There have been allegations for years that SGX lowered listing standards to attract China listings in an attempt to keep up with HKEC. Of course SGX denies this. The mgrs in SGX would, wouldn’t they? And self-proclaimed small investors’ watchdog, SIAS, rightly pointed out that most S-Chips did not have regulatory problems. Local journalists blamed economic conditions for the disappointing performance of S-Chips.
But yesterday’s Lex in FT pointed out an interesting statistic, over the past 10 years, the FTSE-Straits Times index of Singapore-listed Chinese companies is down 34 per cent. Hong Kong-quoted Chinese stocks are up 685 per cent. It said SGX relaxed standards.
Anything to say central bank; SIAS; SGX; and our “nation-building”, “constructive” media?
Would Oz investors want S’pore standards on ASX, if SGX did relax standards?

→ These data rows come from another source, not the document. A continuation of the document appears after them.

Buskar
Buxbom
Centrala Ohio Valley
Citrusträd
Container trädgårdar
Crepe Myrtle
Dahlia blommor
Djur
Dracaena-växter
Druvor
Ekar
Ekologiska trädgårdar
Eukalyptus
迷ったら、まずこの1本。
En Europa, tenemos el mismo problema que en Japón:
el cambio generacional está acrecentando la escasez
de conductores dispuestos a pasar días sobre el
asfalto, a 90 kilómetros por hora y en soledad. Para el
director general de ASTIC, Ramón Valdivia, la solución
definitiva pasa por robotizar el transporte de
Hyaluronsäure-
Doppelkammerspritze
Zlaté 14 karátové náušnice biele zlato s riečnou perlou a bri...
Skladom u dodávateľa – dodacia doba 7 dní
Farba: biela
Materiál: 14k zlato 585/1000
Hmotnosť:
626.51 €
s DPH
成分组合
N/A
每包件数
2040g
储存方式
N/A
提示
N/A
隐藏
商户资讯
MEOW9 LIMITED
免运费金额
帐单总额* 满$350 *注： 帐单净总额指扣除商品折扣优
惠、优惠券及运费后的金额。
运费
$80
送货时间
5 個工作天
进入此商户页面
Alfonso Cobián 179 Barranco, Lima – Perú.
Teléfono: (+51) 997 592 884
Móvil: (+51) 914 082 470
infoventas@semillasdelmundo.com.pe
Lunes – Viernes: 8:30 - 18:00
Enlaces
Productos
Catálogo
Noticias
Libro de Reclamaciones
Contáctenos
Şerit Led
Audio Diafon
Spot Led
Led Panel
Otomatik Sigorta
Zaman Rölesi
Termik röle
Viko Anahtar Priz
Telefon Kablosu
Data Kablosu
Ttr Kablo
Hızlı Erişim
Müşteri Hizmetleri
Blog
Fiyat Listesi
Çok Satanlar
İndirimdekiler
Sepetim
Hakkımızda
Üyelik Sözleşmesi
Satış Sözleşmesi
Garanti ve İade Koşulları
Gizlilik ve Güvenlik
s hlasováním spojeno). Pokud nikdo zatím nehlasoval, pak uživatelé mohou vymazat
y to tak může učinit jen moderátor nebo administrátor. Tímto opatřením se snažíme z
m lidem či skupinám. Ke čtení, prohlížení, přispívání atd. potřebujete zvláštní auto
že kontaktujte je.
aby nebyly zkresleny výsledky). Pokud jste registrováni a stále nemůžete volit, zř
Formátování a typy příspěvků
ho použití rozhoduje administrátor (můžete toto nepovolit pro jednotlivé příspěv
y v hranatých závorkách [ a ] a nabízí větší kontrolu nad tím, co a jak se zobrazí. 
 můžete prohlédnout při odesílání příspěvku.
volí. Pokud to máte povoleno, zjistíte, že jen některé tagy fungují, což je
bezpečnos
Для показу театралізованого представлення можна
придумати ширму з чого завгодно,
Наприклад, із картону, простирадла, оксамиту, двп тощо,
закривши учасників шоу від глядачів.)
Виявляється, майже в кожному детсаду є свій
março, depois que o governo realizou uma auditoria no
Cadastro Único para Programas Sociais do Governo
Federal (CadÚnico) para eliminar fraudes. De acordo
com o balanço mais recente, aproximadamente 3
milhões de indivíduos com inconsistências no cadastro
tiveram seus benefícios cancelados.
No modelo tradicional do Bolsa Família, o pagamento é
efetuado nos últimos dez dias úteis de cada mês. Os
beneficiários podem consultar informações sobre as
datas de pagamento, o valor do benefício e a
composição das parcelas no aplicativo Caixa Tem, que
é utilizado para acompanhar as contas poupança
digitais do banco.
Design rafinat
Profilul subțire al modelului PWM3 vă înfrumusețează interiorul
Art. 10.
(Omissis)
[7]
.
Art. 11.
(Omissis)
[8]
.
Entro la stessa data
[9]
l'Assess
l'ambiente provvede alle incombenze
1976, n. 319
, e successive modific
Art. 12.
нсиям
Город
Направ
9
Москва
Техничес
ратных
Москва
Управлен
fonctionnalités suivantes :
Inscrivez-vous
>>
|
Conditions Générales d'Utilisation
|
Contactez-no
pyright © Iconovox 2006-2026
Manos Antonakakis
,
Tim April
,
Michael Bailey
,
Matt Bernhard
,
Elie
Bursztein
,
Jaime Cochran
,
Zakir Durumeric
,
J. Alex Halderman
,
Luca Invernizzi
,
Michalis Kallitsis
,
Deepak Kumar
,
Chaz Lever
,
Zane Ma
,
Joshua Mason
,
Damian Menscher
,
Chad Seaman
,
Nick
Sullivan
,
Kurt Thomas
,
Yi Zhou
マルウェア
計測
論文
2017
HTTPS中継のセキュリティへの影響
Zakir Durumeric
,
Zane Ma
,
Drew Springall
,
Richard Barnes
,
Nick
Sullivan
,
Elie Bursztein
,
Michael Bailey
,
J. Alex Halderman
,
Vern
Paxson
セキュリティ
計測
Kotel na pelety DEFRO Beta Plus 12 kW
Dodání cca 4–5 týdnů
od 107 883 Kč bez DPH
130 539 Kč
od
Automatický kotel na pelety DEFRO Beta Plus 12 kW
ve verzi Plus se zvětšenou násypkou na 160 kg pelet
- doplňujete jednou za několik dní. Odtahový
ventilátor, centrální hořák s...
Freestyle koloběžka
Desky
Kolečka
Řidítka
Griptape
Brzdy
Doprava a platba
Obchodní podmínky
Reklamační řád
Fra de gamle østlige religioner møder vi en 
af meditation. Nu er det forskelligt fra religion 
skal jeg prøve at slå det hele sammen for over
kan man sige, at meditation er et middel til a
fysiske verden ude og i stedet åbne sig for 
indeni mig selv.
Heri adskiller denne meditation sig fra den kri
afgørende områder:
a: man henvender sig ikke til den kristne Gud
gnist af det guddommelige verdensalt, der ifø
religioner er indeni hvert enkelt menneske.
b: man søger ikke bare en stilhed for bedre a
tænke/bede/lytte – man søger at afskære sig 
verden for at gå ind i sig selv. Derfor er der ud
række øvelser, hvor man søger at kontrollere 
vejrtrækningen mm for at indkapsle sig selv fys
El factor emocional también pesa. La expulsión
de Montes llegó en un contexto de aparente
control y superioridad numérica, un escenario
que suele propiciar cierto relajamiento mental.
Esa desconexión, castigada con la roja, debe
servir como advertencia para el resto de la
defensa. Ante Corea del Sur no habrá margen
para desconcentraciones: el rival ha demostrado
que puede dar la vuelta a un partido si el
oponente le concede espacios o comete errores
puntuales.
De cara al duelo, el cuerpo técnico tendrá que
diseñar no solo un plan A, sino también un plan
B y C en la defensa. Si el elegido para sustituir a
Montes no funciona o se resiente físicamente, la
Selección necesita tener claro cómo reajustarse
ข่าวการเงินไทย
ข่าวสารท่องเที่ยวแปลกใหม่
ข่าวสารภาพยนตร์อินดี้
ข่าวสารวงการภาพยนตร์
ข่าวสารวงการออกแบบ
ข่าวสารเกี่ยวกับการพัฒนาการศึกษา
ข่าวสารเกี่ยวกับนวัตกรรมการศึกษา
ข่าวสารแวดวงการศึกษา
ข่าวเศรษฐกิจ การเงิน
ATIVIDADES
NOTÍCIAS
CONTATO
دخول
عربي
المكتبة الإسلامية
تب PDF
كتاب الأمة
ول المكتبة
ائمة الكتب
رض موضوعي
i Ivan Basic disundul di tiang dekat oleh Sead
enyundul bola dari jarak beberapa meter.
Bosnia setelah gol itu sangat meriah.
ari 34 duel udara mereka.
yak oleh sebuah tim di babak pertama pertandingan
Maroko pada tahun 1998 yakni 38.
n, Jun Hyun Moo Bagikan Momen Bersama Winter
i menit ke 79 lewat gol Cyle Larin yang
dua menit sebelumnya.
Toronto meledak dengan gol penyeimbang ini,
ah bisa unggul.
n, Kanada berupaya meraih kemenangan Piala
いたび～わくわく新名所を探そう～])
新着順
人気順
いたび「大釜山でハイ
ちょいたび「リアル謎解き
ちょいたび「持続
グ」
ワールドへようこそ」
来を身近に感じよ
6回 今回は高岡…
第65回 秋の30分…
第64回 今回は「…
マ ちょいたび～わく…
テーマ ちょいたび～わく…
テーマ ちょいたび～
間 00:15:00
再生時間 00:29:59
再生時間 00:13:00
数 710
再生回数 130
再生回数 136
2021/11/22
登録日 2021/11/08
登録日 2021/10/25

MAS did not do a gd job on minibonds and other credit structured notes. It and its HK counterpart did not act when banks sold the notes using various practices later banned. It did not force the banks to compensate investors. The HK regulator forced compensation.
This led to the absurd situation where DBS compensated HK investors, while giving the finger to S’poreans. http://atans1.wordpress.com/2010/08/06/what-abt-high-notes-sm-goh/ So waz a national champ for? To screw S’poreans?
If it is shown that MAS failed to prevent SGX from lowering IPO standards, it will cause problems for one Goh Chok Tong, the chairman of MAS, SM and hubby of “peanuts” Choo.
In turn this would reflect badly on the PAP, the governing party since 1959.